-- GIVEN TASK 1 --
Update the email thread about GTK+ event loops by reproducing everything from "On Wed, 22 Jul" down to "of the text-viewer.", with "key-press-event" changed to "key-release-event".
-- GIVEN TASK 2 --
Take the email thread about GTK+ event loops further, picking up after its final line.

---------- DOCUMENT SECTION ----------

On Wed, 22 Jul 2009, Chris Vine wrote:

> On Tue, 21 Jul 2009 23:45:38 -0400 (EDT)
> Allin Cottrell <cottr...@wfu.edu> wrote:
> > On Tue, 21 Jul 2009, Dov Grobgeld wrote:
> >
> > > Here are two programs that implement through the text viewer
> > > widget what you are asking for:
> > >
> > >    - The Python console in gimp
> > >    - GemTcl - a tcl interpreter
> > >
> > > The way I set up the interaction is to listen to both the
> > > key-press-event and the insert-text events of the text-viewer.
> > > The key-press-event signals to the insert-event handler that it
> > > is supposed to enter eval mode... and the insert-event catches
> > > this before the newline is inserted into the buffer, runs the
> > > eval and inserts the result into the buffer[.]
> >
> > Thanks for the references.  That is pretty much what I have been
> > doing up till now.  What I really wanted that was new, though, was
> > a loop of precisely the form
> >
> > while (get_a_command()) {
> >   respond
> > }
>
> You can't put a single threaded program in a blocking loop like this
> if you are running an event based GUI such as GTK+ or Qt.

---------- RECORD EXCERPTS ----------

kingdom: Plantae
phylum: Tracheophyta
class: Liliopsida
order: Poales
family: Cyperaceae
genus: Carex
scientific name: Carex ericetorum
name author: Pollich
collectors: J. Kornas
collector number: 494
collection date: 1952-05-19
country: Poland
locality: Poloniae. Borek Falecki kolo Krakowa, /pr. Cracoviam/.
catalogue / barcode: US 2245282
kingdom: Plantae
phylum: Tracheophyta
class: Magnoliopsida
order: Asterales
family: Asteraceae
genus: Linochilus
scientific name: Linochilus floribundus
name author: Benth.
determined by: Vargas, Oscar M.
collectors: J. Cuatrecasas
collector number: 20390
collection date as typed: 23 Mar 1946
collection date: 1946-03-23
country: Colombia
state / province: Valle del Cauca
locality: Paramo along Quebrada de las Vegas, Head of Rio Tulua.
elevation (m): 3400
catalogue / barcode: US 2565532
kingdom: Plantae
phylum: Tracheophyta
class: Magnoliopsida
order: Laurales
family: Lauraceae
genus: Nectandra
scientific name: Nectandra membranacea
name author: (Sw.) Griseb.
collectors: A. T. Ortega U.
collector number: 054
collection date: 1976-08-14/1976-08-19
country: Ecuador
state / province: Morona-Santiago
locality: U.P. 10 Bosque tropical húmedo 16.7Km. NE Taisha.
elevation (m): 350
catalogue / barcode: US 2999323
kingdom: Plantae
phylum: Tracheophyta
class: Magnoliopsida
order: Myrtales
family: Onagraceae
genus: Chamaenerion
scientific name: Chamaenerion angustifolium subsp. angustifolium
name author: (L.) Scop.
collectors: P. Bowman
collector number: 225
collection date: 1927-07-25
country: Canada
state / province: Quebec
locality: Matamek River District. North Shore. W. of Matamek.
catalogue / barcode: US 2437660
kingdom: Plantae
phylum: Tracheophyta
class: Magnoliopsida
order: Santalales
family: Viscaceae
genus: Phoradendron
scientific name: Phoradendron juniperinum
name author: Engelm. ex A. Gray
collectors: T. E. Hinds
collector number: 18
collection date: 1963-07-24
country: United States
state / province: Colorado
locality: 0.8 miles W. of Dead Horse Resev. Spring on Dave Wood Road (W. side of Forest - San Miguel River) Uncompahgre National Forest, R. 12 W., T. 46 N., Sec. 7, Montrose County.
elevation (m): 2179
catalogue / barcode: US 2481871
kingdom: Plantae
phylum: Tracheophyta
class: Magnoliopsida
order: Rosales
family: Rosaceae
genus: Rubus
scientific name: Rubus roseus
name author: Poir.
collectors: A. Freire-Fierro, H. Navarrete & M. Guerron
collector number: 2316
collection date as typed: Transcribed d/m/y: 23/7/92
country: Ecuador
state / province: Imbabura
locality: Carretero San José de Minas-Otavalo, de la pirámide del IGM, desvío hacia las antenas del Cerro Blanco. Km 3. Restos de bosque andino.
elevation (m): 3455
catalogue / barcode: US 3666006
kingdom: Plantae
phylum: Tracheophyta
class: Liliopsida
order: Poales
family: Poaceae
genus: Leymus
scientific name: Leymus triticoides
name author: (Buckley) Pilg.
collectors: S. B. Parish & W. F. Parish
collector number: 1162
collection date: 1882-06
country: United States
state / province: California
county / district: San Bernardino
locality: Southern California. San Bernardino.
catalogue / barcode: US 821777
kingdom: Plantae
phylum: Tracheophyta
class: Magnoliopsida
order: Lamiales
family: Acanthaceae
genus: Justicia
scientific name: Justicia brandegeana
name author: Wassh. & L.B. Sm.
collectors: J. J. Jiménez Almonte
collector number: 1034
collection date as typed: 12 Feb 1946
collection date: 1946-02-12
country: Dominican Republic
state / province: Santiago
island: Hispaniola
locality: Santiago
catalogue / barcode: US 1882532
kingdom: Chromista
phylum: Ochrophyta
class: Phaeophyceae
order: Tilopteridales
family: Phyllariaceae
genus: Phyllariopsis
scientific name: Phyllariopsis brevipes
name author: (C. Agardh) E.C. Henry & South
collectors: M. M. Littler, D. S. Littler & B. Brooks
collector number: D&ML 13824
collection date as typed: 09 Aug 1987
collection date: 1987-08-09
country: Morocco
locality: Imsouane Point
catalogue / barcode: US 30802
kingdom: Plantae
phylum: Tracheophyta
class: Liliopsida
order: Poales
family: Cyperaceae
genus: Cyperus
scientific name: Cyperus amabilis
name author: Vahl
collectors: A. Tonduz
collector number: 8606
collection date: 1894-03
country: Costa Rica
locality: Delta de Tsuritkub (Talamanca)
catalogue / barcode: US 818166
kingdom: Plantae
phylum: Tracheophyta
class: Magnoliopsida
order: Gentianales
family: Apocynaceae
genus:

----------

-- EXERCISE RESPONSE 1 --
On Wed, 22 Jul 2009, Chris Vine wrote:

> On Tue, 21 Jul 2009 23:45:38 -0400 (EDT)
> Allin Cottrell <cottr...@wfu.edu> wrote:
> > On Tue, 21 Jul 2009, Dov Grobgeld wrote:
> >
> > > Here are two programs that implement through the text viewer
> > > widget what you are asking for:
> > >
> > >    - The Python console in gimp
> > >    - GemTcl - a tcl interpreter
> > >
> > > The way I set up the interaction is to listen to both the
> > > key-release-event and the insert-text events of the text-viewer.

-- EXERCISE RESPONSE 2 --
>
> You either have to put your blocking loop in a separate thread (and
> you must make sure that get_a_command() really does block or you will
> have a tight loop using 100% of one of your CPU cores), or use
> the event mechanism, which means connecting to a relevant GTK+/GObject
> signal such as a key-press-event as suggested (which is in fact
> dispatched by the glib main loop).

Well, this may be a horrible hack, but what I did is:

/* this is set to 1 by a callback attached to the Return key
   in a GtkTextView */
static int command_entered;

int get_a_command (void *ptr)
{
    while (!command_entered) {
        if (gtk_events_pending()) {
            gtk_main_iteration();
        }
        g_usleep(1000);
    }

    command_entered = 0;

    /* do stuff with ptr */

    /* pseudo-code */
    return (command is not "quit");
}

The g_usleep value of 1000 seems to work well: one check on
command_entered per millisecond puts little demand on the CPU but
doesn't slow down the GUI so you'd notice -- and the "console"
thing I'm describing is unlikely to be used much of the time
anyway.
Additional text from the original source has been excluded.